Tuesday, November 07, 2006

Welcome to Mushville, Population: Me

Something has happened to me. I am no longer the loveable hard ass I used to be. I think it is all Charlie’s fault. I practically fall all over myself to take care of this dog. Anything he wants, my heart oozes love, and I make sure he gets it.

At 5am this morning, the little bark followed by the quiet “I think I might have to pee” whine, was, as usual, ignored by my husband and heard instantly by me. Because my husband is off this week, it means he gets up for the dog in the mornings.

I nudge him with my foot. He groans. Then the snoring starts again.

“HEY!” I hiss.

“Whaaaat?”

“Are you going to let Charlie out? I think he has to go.”

“No, he’s fine, he was probably just barking at the cat.”

Now I’m awake as the anger starts to percolate in me. My audible dissatisfaction is not lost on the husband and he gets up to let the dog out. I lie back down. After 5 minutes, I hear nothing and realize that they are both still outside. My husband finally comes back in to announce that Charlie pooped, peed and then barfed EVERYWHERE. When I ask if he is okay, the husband shrugs his shoulders, puts Charlie back in his crate and crawls back in bed. I ask again if the dog is okay, husband grumbles some expletives and then ignores me.

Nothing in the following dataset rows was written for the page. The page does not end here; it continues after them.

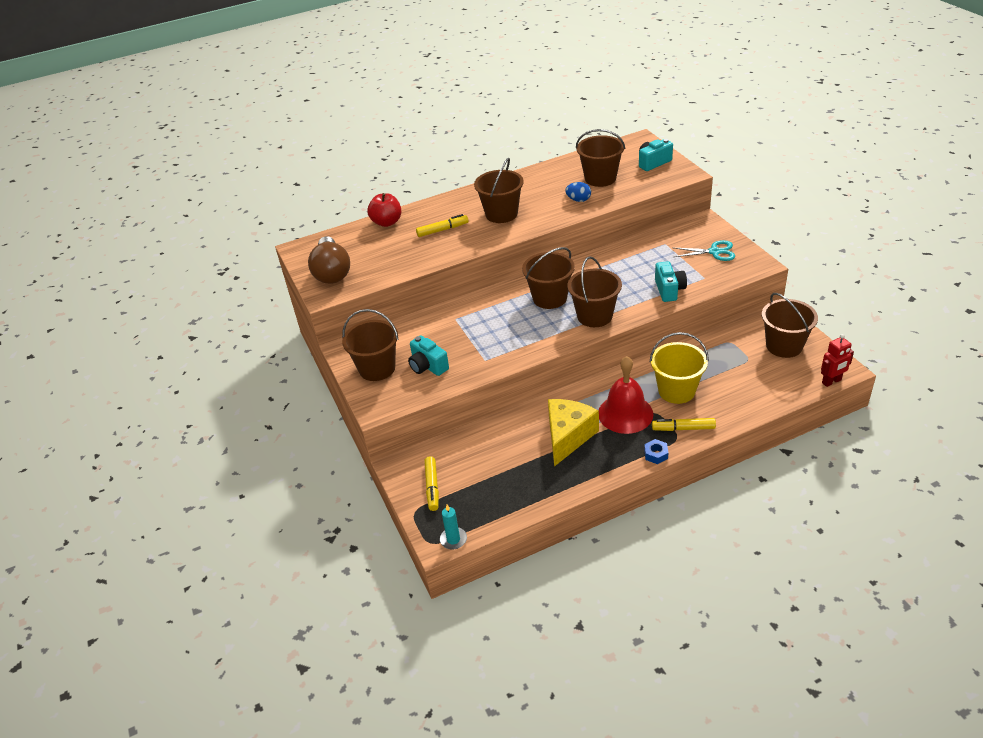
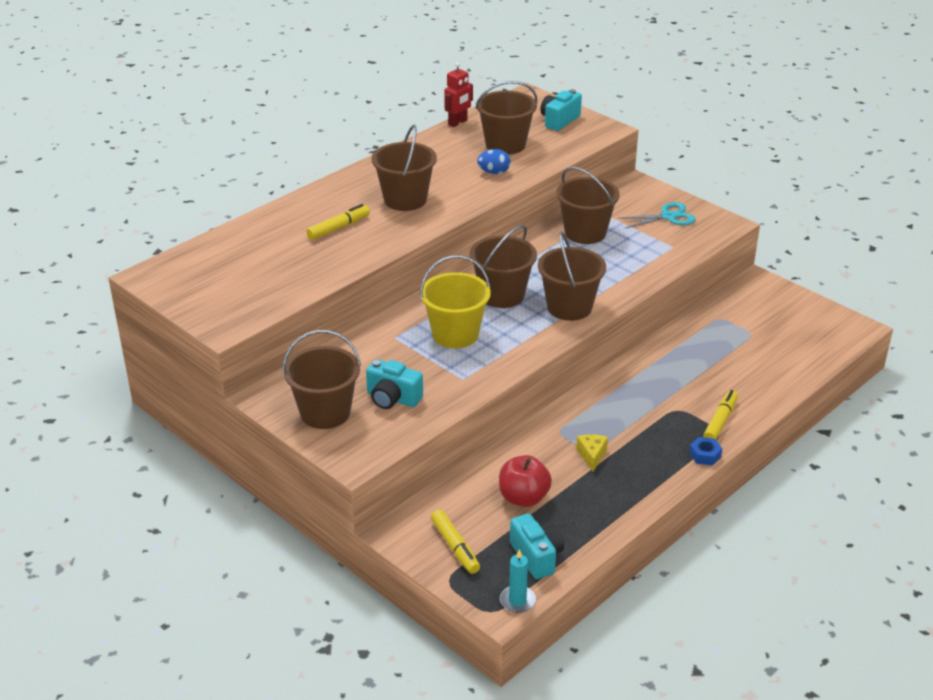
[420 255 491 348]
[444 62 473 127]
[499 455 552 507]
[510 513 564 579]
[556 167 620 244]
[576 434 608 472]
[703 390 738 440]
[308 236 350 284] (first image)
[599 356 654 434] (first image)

So, I was pretty much awake after that. I was worried about Charlie. So worried that I felt sick myself thinking about all the horrible things that could be wrong with my little baby. I spent the rest of the early morning hours with my head at the end of the bed, straining to hear the dog’s breathing.

He’s fine of course. But I’m not. I have never worried so much about another living thing in my life. God help me when I have children.